I have to try to rein myself in when planting time arrives. I see all the empty space between the rows and I try to convince myself that I can fit one more row or one more squash mound!  I try to plant too much in my small space. I have plenty of room but I need to use it wisely. 

So this week I am preserving all the produce from my little patch of heaven. Some of you probably think I am crazy because it is a lot of work but it is rewarding. Each year as the fruits of my labor appear, it take me back to a time when my Mother canned everything she could get her hands on and made jam that we would eat all winter.

In the 1950 and 1960's it was not easy to feed a household of eight. So you learned how to buy, barter or just obtain the extra (or as in my case, grow...) bushels of fruit and produce that you in some way would preserved. I remember sitting at the table licking the spoon of foam that was carefully scraped off the top of the strawberry jam when Mom made it. When we got older, we were recruited to go pick berries with her for her jam making adventures. We were instructed that we could not just pick and eat!

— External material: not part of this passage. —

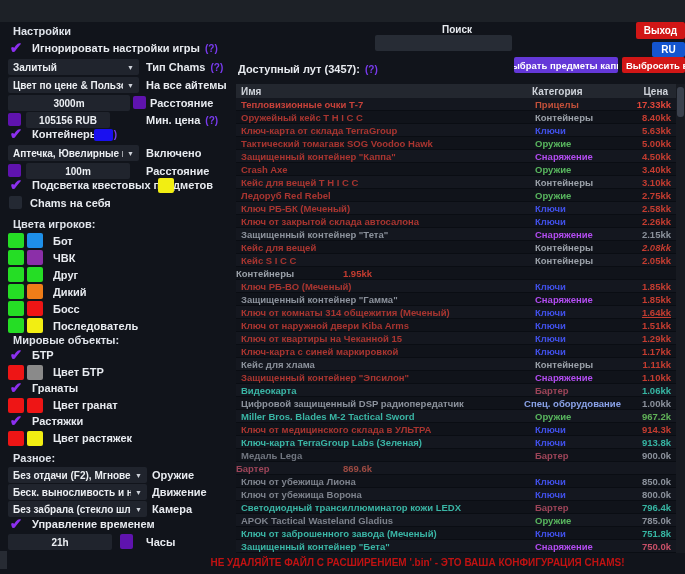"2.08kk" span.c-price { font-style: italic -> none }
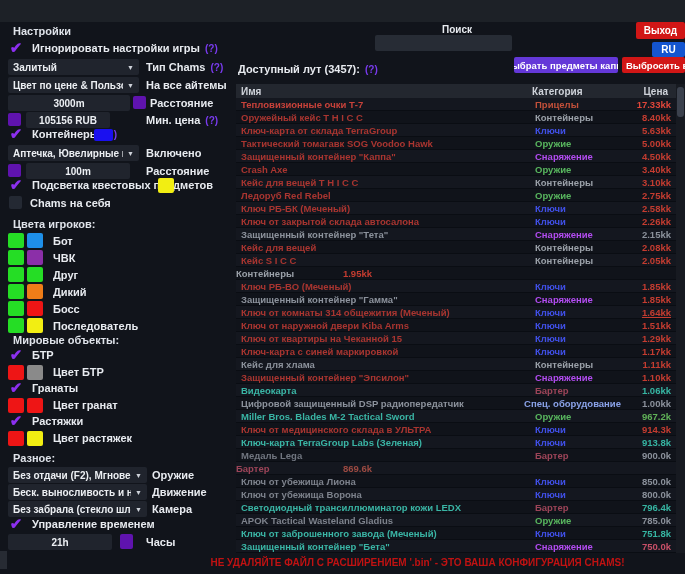"Ключ от квартиры на Чеканной" span.c-name { text-decoration: none -> underline }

Later in the summer she would buy bushels of fruit. We especially loved that time of the year because we would sneak fruit from the baskets as they waited to be canned. I vividly remember a year where someone ate so many plums that they ended up spending the next day on the toilet. Ops...learned that lesson. That was also the year when Mom figured out that we were snitching from her baskets! Plums were a favorite along with peaches and pears. For years she threw the peach pits and the peels on the same spot in our side yard and before we knew it we had our own peach tree. She did not realize it but all the fruit and vegetable waste she put on that pile made for a perfect place for that peach tree to grow. Mom was not a gardener but she knew how to put thing up for the winter.

Fast forward to the 1975...alright, you don't have to go too fast...I have my first little cracker box of a house and a wonderful neighbor who, as I said, had this big garden. I am helping him...really he is teaching me. I have two children and all the produce I could handle and now what do I do? My Mother came to my rescue! We collected jars, lids and rings from every source that we could find but especially garage sales and estate sales. She helped me find the tools I needed; a water bath canner, jar lifters and a canning funnel. In the spring, she showed me how to make jam, her famous strawberry, after we picked the berries ourselves. I saved up enough money to buy a second hand freezer so that we could freeze what we could not preserve by canning.

Raspberry Jam
By midsummer, the neighbors raspberries were ready and we made jam again. I had never eaten raspberry jam before and it soon became my favorite. We never had enough peas to freeze because my children ate them fresh out of the garden before I could get them to the house. Once the beans started, Mom showed me how to blanch them and freeze them. Then we went on to the tomatoes....lots and lots of tomatoes. We had so many tomatoes that we bartered tomatoes with the neighbor to our south for pears from her pear tree. We each did up a bushel. Mom had not canned much since our moved to Imlay City. Her family was shrinking as the older three girls married and move out. Now they were a family of five. We found peaches at a good price so we did some of those too. I think we had that water bath canner boiling for about 5 or 6 weeks canning everything we could get our hands on. 

Pickled Beets

 Stewed Tomatoes
















At this time of the year as I am canning things from my garden, I hear my Mom telling me how to do it...”don't forget a little salt...” she would say when we canned tomatoes. “Get all that air out of that jar.... clean off that rim before you put the lid on...make sure the lids and jars are hot...be sure to let them cool on the counter ...make sure the hot jars don't touch...” 

 All through the process, I have a little Angel sitting on my shoulder, who reminds me of all the things I learned from her and all the fun we had that year.  So just maybe that explains why I do this every summer and fall. I certainly can afford to go to the store and buy jelly, tomatoes, fruit and vegetables but I would miss the visit that I get from my Mom! And the store bought goods do not taste as good as my preserved items!

Love you Mom...we are at it again this year!